Lorenzaccio
— Lorenzaccio, Alfred de Musset (1834) —
La plus grande pièce du romantisme français
Écrite en 1834, la même année qu’On ne badine pas avec l’amour, Lorenzaccio est une œuvre hors norme, trop vaste, trop libre, trop ambitieuse pour la scène de son époque. Musset, blessé par l’échec cuisant de La Nuit vénitienne en 1830, choisit délibérément d’écrire pour la lecture seule — ce qu’il appelle un Spectacle dans un fauteuil. Cette liberté assumée vis-à-vis des contraintes théâtrales lui permet de composer un drame d’une ampleur shakespearienne, qui ne sera représenté pour la première fois qu’en 1896, trente-neuf ans après sa mort, avec Sarah Bernhardt dans le rôle-titre.
Florence comme miroir de la France
La pièce se déroule à Florence en janvier 1537. Le duc Alexandre de Médicis, tyran débauché et médiocre, règne sur la ville avec l’appui de Charles Quint et du pape. Son cousin Lorenzo — dit Lorenzaccio — s’est progressivement mué en compagnon de débauche du duc, sacrifiant sa réputation, ses idéaux et son âme dans un seul but : gagner suffisamment la confiance d’Alexandre pour pouvoir l’assassiner et rendre à Florence sa liberté républicaine.
Mais derrière ce décor renaissant, c’est bien la France de 1834 que Musset donne à lire. Les espoirs soulevés par les Trois Glorieuses de 1830 ont vite tourné court : la révolution n’a accouché que d’une nouvelle monarchie, celle de Louis-Philippe. La nostalgie des Florentins pour leur ancienne république fait écho aux désillusions des Français qui avaient cru à la promesse révolutionnaire. La Florence corrompue des Médicis est une métaphore transparente, et le lecteur de 1834 ne s’y trompe pas.
Lorenzo, le héros romantique impossible
Au cœur de l’œuvre se dresse la figure de Lorenzo, l’un des personnages les plus complexes et les plus fascinants de toute la littérature française. Ni héros, ni lâche, ni monstre, ni saint — Lorenzo est tout cela à la fois. Jeune homme studieux, admirateur des héros de l’Antiquité, il a choisi de se corrompre volontairement pour servir un idéal. Mais à force de jouer le débauché, il est devenu débauché. À force de porter le masque, il a perdu son vrai visage.

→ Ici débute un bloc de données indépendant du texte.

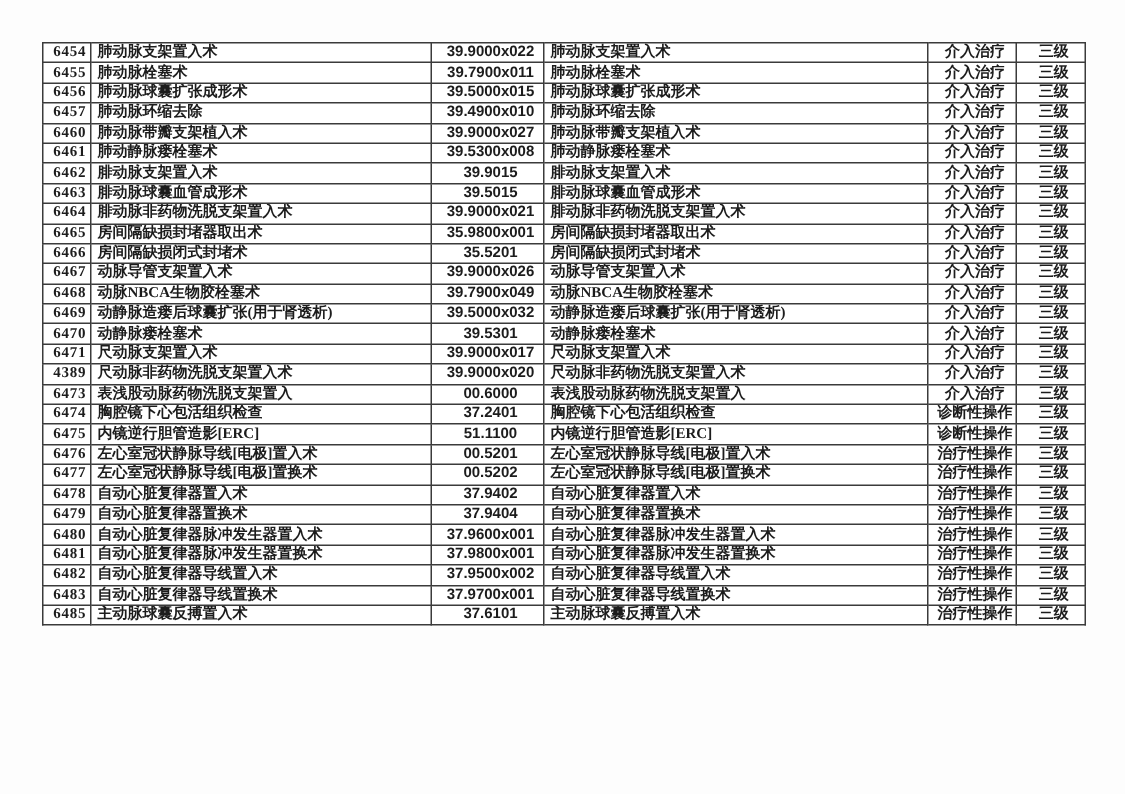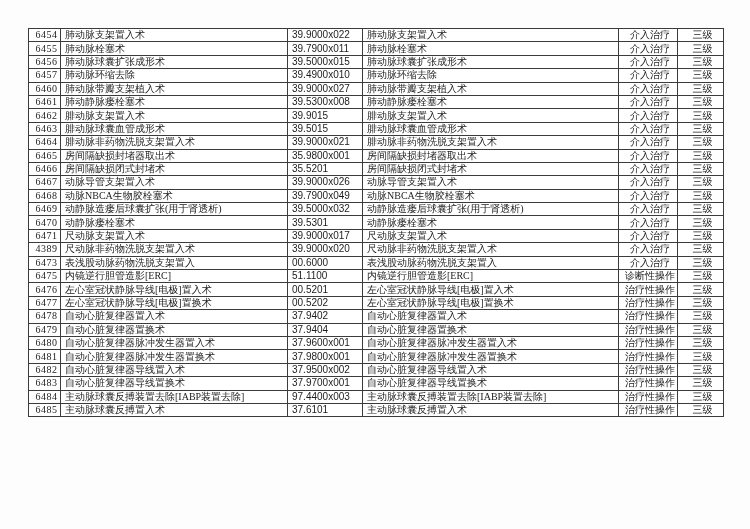"6454" .page { font-weight: none -> bold }
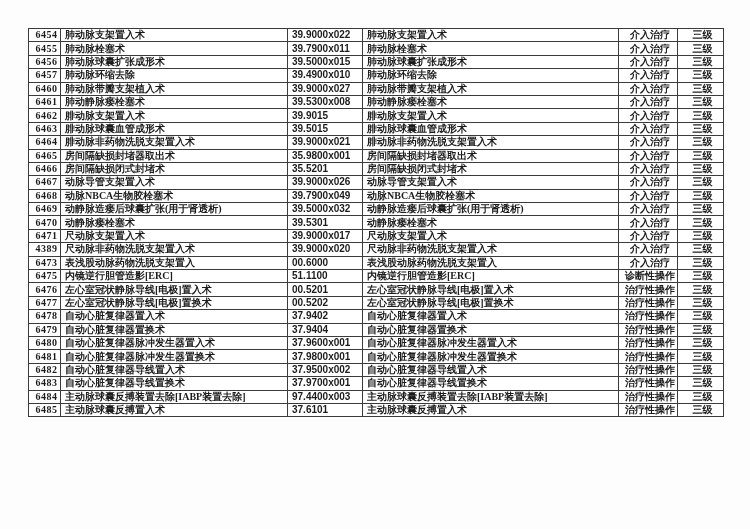"39.9000x022" td.c-code { text-align: left -> center }
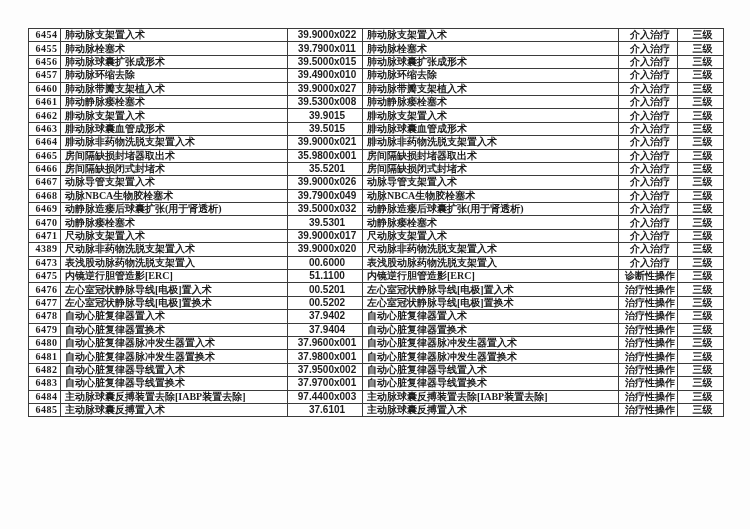"6474" tr { html: none -> <tr> <td>6474</td> <td>胸腔镜下心包活组织检查</td> <td>37.2401</td> <td>胸腔镜下心包活组织检查</td> <td>诊断性操作</td> <td>三级</td> </tr> }
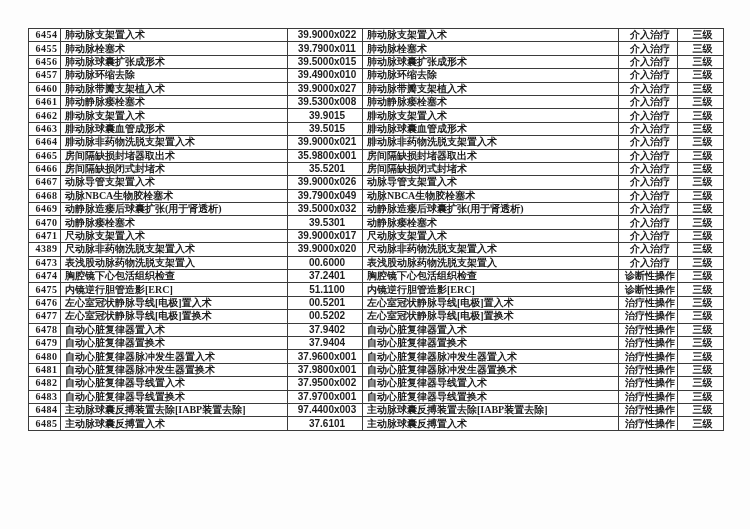"6484" tr { html: <tr> <td>6484</td> <td>主动脉球囊反搏装置去除[IABP装置去除]</td> <td>97.4400x003</td> <td>主动脉球囊反搏装置去除[IABP装置去除]</td> <td>治疗性操作</td> <td>三级</td> </tr> -> none }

Lorsqu’il accomplit enfin son geste — le meurtre du duc —, il découvre avec horreur que rien ne change. Les grandes familles républicaines, trop lâches et trop passives, ne saisissent pas l’occasion. Florence ne se soulève pas. Un nouveau Médicis, Côme, prend aussitôt la place du tyran mort. Et Lorenzo, lui, se laisse plus ou moins tuer, comme si sa propre existence n’avait plus de sens une fois l’acte accompli. La question que pose Musset est vertigineuse : peut-on justifier un crime par l’idéal qui l’anime ? L’action individuelle peut-elle changer le cours de l’Histoire ? La réponse de Lorenzaccio est tragique et sans appel.
Un drame total
Musset puise à plusieurs sources pour construire cette œuvre monstre. Il s’inspire des chroniques historiques de Benedetto Varchi ainsi que d’une ébauche de scène historique que George Sand lui avait remise, intitulée Une conspiration en 1537. L’influence de Shakespeare est partout sensible — dans la construction en cinq actes, dans la multiplicité des personnages et des lieux, dans ce mélange du grotesque et du sublime que Victor Hugo avait théorisé dans sa Préface de Cromwell. Mais Musset va plus loin que ses modèles : il fait du doute, de la désillusion et de la corruption intérieure les véritables ressorts dramatiques de la pièce, là où Shakespeare encore croyait au geste héroïque.
Une œuvre pour l’éternité
Deux siècles après sa rédaction, Lorenzaccio n’a rien perdu de sa puissance. La question du rapport entre idéal et action, entre pureté et efficacité politique, entre l’individu et l’Histoire reste d’une brûlante actualité. Lorenzo, ce héros qui se perd pour tenter de sauver les autres, sans que les autres ne veuillent être sauvés, demeure l’une des figures les plus modernes et les plus troublantes de la littérature universelle.
Chef-d’œuvre absolu du romantisme français, Lorenzaccio est une pièce qui se lit comme un roman, se médite comme une philosophie, et hante longtemps après qu’on en a tourné la dernière page.